ACTION ITEM:
Beneath this line are entries. Copy the range from the line with "lish black and red design" to the line with "high-quality materials and are designed to", ends included, exactly; leave pictures out.

Records from a dataset
========================================================================

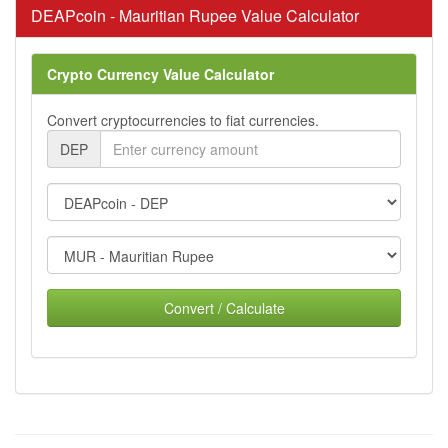
DEAPcoin - Mauritian Rupee Value Calculator
Crypto Currency Value Calculator
Convert cryptocurrencies to fiat currencies.
DEP
Convert / Calculate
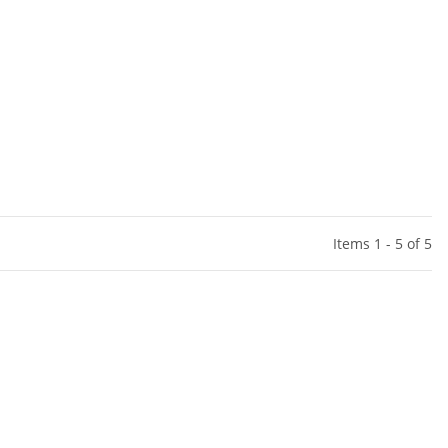
Items 1 - 5 of 5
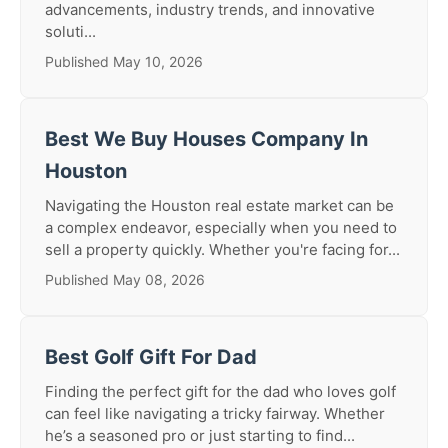
advancements, industry trends, and innovative
soluti...
Published May 10, 2026
Best We Buy Houses Company In
Houston
Navigating the Houston real estate market can be
a complex endeavor, especially when you need to
sell a property quickly. Whether you're facing for...
Published May 08, 2026
Best Golf Gift For Dad
Finding the perfect gift for the dad who loves golf
can feel like navigating a tricky fairway. Whether
he’s a seasoned pro or just starting to find...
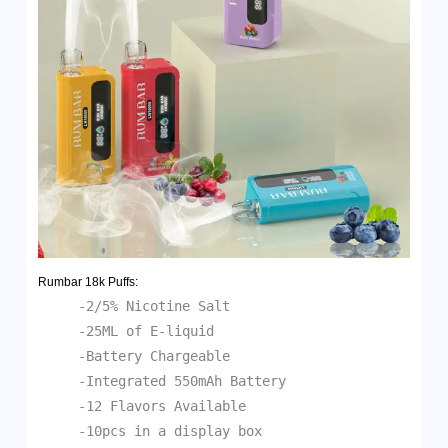
Rumbar 18k
Puffs:
-2/5% Nicotine Salt
-25ML of E-liquid
-Battery Chargeable
-Integrated 550mAh Battery
-12 Flavors Available
-10pcs in a display box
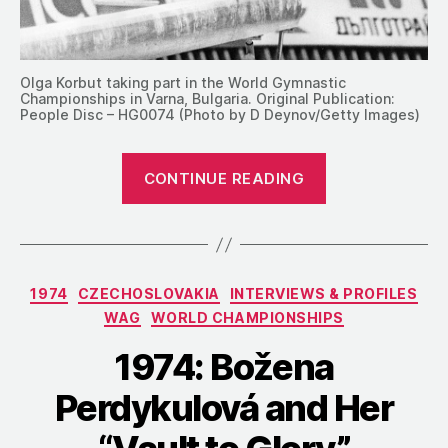
Olga Korbut taking part in the World Gymnastic
Championships in Varna, Bulgaria. Original Publication:
People Disc – HG0074 (Photo by D Deynov/Getty Images)
“1974:
CONTINUE READING
Sovetsky
Sport’s
Recap
of
Categories
1974
CZECHOSLOVAKIA
INTERVIEWS & PROFILES
the
WAG
WORLD CHAMPIONSHIPS
World
Championship
1974: Božena
in
Perdykulová and Her
Varna”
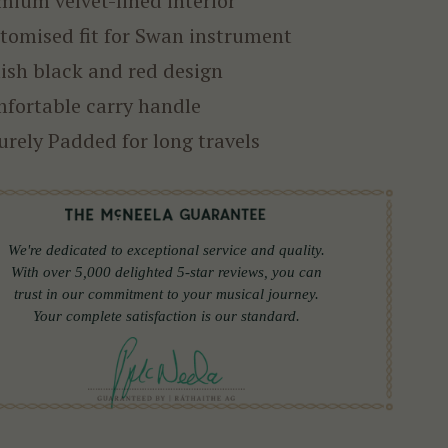
mium velvet-lined interior
tomised fit for Swan instrument
lish black and red design
fortable carry handle
urely Padded for long travels
We're dedicated to exceptional service and quality.
With over 5,000 delighted 5-star reviews, you can
trust in our commitment to your musical journey.
Your complete satisfaction is our standard.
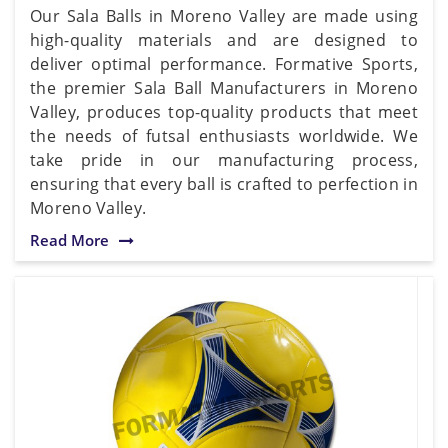
Our Sala Balls in Moreno Valley are made using
high-quality materials and are designed to
deliver optimal performance. Formative Sports,
the premier Sala Ball Manufacturers in Moreno
Valley, produces top-quality products that meet
the needs of futsal enthusiasts worldwide. We
take pride in our manufacturing process,
ensuring that every ball is crafted to perfection in
Moreno Valley.
Read More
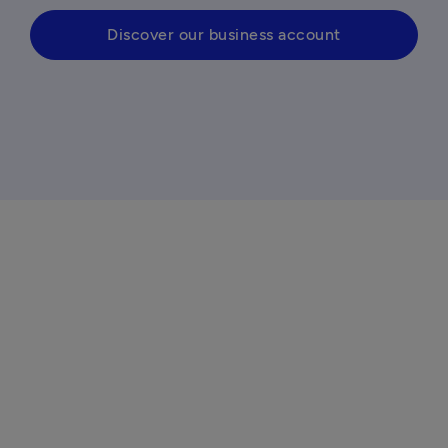
Discover our business account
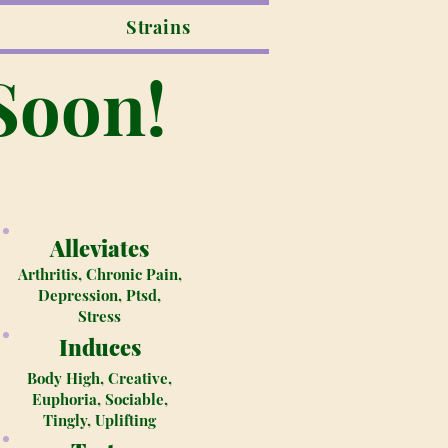
Strains
Soon!
Alleviates
Arthritis, Chronic Pain,
Depression, Ptsd,
Stress
Induces
Body High, Creative,
Euphoria, Sociable,
Tingly, Uplifting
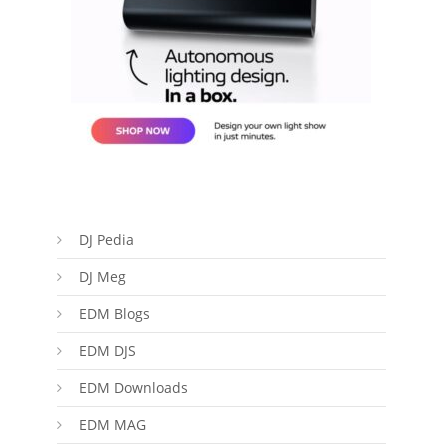
DJ Pedia
DJ Meg
EDM Blogs
EDM DJS
EDM Downloads
EDM MAG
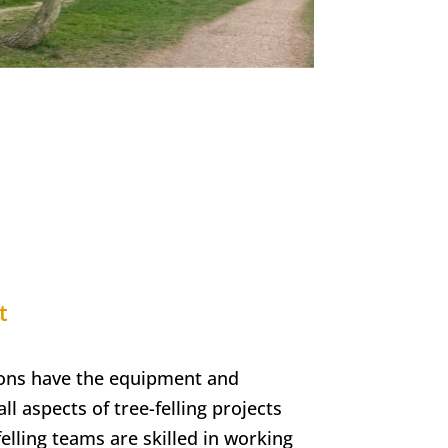
t
ons have the equipment and
ll aspects of tree-felling projects
elling teams are skilled in working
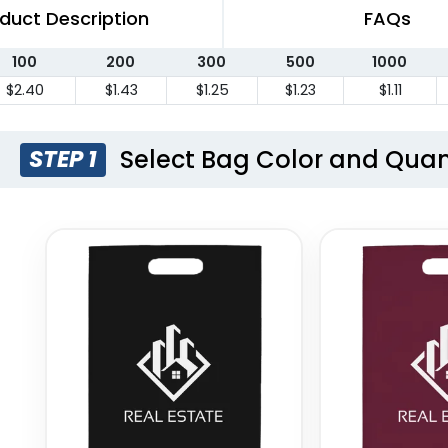
duct Description
FAQs
100
200
300
500
1000
$2.40
$1.43
$1.25
$1.23
$1.11
Select Bag Color and Quan
STEP 1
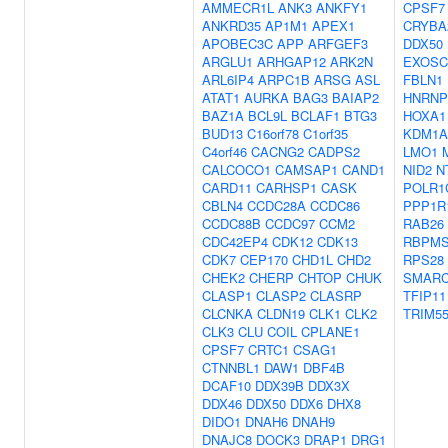
AMMECR1L
ANK3
ANKFY1
CPSF7
ANKRD35
AP1M1
APEX1
CRYBA
APOBEC3C
APP
ARFGEF3
DDX50
ARGLU1
ARHGAP12
ARK2N
EXOSC
ARL6IP4
ARPC1B
ARSG
ASL
FBLN1
ATAT1
AURKA
BAG3
BAIAP2
HNRNP
BAZ1A
BCL9L
BCLAF1
BTG3
HOXA1
BUD13
C16orf78
C1orf35
KDM1A
C4orf46
CACNG2
CADPS2
LMO1
CALCOCO1
CAMSAP1
CAND1
NID2
N
CARD11
CARHSP1
CASK
POLR1
CBLN4
CCDC28A
CCDC86
PPP1R
CCDC88B
CCDC97
CCM2
RAB26
CDC42EP4
CDK12
CDK13
RBPM
CDK7
CEP170
CHD1L
CHD2
RPS28
CHEK2
CHERP
CHTOP
CHUK
SMARC
CLASP1
CLASP2
CLASRP
TFIP11
CLCNKA
CLDN19
CLK1
CLK2
TRIM5
CLK3
CLU
COIL
CPLANE1
CPSF7
CRTC1
CSAG1
CTNNBL1
DAW1
DBF4B
DCAF10
DDX39B
DDX3X
DDX46
DDX50
DDX6
DHX8
DIDO1
DNAH6
DNAH9
DNAJC8
DOCK3
DRAP1
DRG1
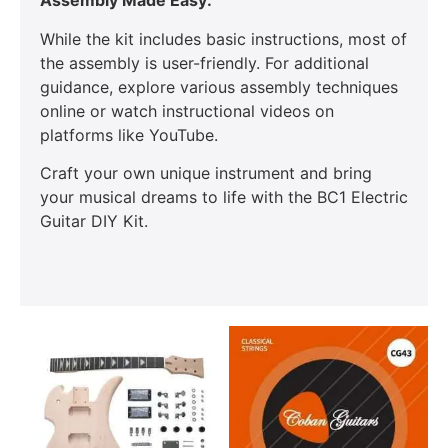
Assembly Made Easy:
While the kit includes basic instructions, most of
the assembly is user-friendly. For additional
guidance, explore various assembly techniques
online or watch instructional videos on
platforms like YouTube.
Craft your own unique instrument and bring
your musical dreams to life with the BC1 Electric
Guitar DIY Kit.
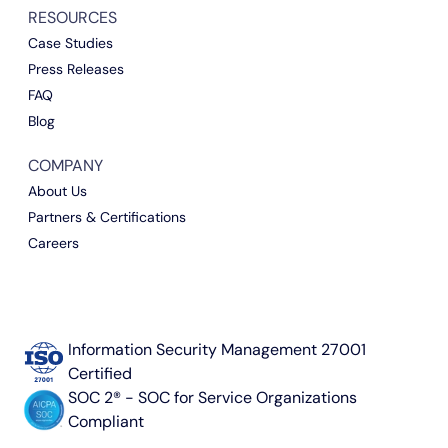
RESOURCES
Case Studies
Press Releases
FAQ
Blog
COMPANY
About Us
Partners & Certifications
Careers
Information Security Management 27001
Certified
SOC 2® - SOC for Service Organizations
Compliant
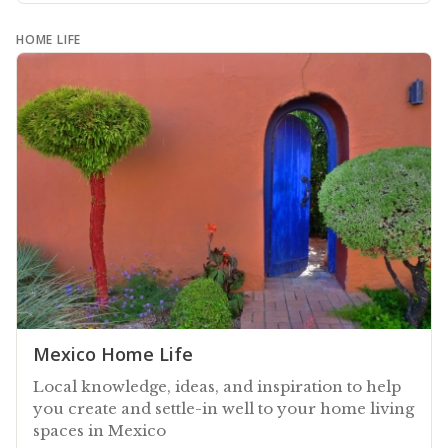
HOME LIFE
Mexico Home Life
Local knowledge, ideas, and inspiration to help
you create and settle-in well to your home living
spaces in Mexico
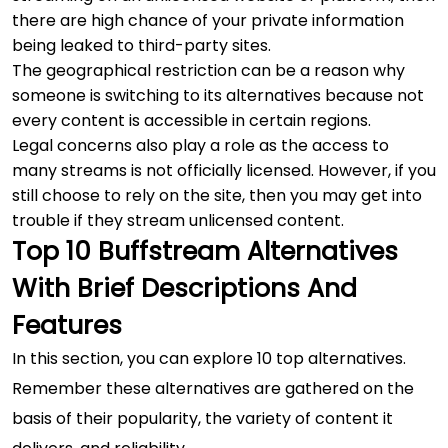
there are high chance of your private information
being leaked to third-party sites.
The geographical restriction can be a reason why
someone is switching to its alternatives because not
every content is accessible in certain regions.
Legal concerns also play a role as the access to
many streams is not officially licensed. However, if you
still choose to rely on the site, then you may get into
trouble if they stream unlicensed content.
Top 10 Buffstream Alternatives
With Brief Descriptions And
Features
In this section, you can explore 10 top alternatives.
Remember these alternatives are gathered on the
basis of their popularity, the variety of content it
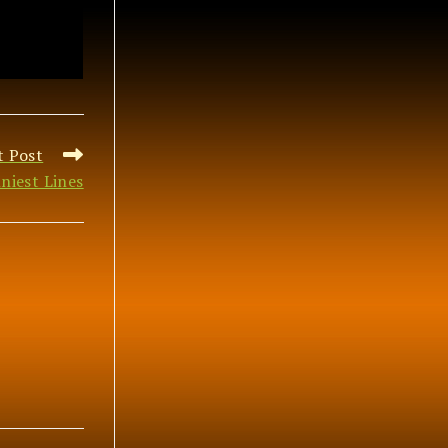
t Post
niest Lines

========================================================================

SOLVED PROBLEM:
lish black and red design
fortable carry handle
urely Padded for long travels
We're dedicated to exceptional service and quality.
With over 5,000 delighted 5-star reviews, you can
trust in our commitment to your musical journey.
Your complete satisfaction is our standard.
Our Sala Balls in Moreno Valley are made using
high-quality materials and are designed to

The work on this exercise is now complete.